The Story
Why it exists.
The beginning
Qom Chilom takes its name from the Persian city of Qom, a reference that carries weight for those familiar with its significance. The fragrance builds from a simple premise: bright on arrival, confrontational at its heart, intimate in its resolution. Cherry and raspberry open with an almost edible sweetness, their fruit-forward character immediately apparent and inviting. Then the camphor arrives and the composition shifts, not a gentle transition but a deliberate displacement, the sweet replaced by something sharper, darker, stranger. Oud and teak fill the space the fruit left behind, their woody presence anchoring the fragrance as it moves through its middle phase.
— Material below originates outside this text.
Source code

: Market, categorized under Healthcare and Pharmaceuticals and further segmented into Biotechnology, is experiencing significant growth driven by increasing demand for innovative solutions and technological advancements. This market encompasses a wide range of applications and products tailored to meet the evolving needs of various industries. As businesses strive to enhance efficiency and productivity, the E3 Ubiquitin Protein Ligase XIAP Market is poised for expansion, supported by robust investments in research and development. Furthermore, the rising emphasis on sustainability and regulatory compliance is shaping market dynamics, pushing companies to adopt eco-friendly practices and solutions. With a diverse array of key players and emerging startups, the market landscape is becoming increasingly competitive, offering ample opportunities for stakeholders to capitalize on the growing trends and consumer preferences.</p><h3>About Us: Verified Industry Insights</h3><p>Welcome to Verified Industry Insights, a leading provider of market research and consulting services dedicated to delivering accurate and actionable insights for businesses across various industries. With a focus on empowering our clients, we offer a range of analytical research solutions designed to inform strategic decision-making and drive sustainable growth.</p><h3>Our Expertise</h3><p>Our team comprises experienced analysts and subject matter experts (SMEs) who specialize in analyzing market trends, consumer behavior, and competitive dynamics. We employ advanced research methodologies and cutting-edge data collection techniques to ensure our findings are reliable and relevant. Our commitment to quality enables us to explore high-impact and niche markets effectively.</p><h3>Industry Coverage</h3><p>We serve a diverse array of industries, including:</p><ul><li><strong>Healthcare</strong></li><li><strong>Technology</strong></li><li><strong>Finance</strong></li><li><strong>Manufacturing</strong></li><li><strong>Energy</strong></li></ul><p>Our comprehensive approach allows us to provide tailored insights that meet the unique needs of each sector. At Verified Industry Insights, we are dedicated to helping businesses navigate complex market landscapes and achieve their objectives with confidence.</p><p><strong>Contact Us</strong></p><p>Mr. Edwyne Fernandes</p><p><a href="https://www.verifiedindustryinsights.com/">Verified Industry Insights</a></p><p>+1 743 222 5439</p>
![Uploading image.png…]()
The combination is deliberately uncomfortable. Camphor and oud don't traditionally share space, one is medicinal, the other precious. But Lucas built Qom Chilom around that friction. The camphor isn't a fleeting top note; it's the structural element of the heart, anchoring the composition and keeping the sweetness from becoming decorative. Heliotrope and iris add a powdery softness that reads as feminine against the leather and wood, which is probably why the fragrance performs as genuinely unisex rather than just claiming the label.
The evolution
The opening announces itself immediately, sour cherry, raspberry, bright and almost candied. Within minutes the camphor cuts in, medicinal and sharp, pushing the sweetness aside with deliberate force. The heart belongs to oud and teak now, camphor holding everything together like a resinous wire. You either love this phase or you do not, there is no middle ground. Then the florals arrive, heliotrope and iris softening the edges just enough to make the leather and patchouli bearable. By the third hour the composition has settled into its final form: warm, intimate, close to the skin. Vanilla and musk carry the drydown, with leather still present but no longer dominant. The oud lingers longest, a ghost of what the fragrance was at its most complex.
Cultural impact
Qom Chilom attracted attention for its confrontational character, a fragrance that refuses to make itself easy. The camphor-forward composition creates a distinct olfactory experience, one that divides opinion among those who encounter it. Some describe the camphor note as meditative, a quality that rewards patience and attentive wearing. Others find its medicinal sharpness challenging, an initial barrier that can limit appreciation to those with specific tastes. The fragrance prioritizes character over consensus, standing apart from more approachable compositions that aim for broad appeal.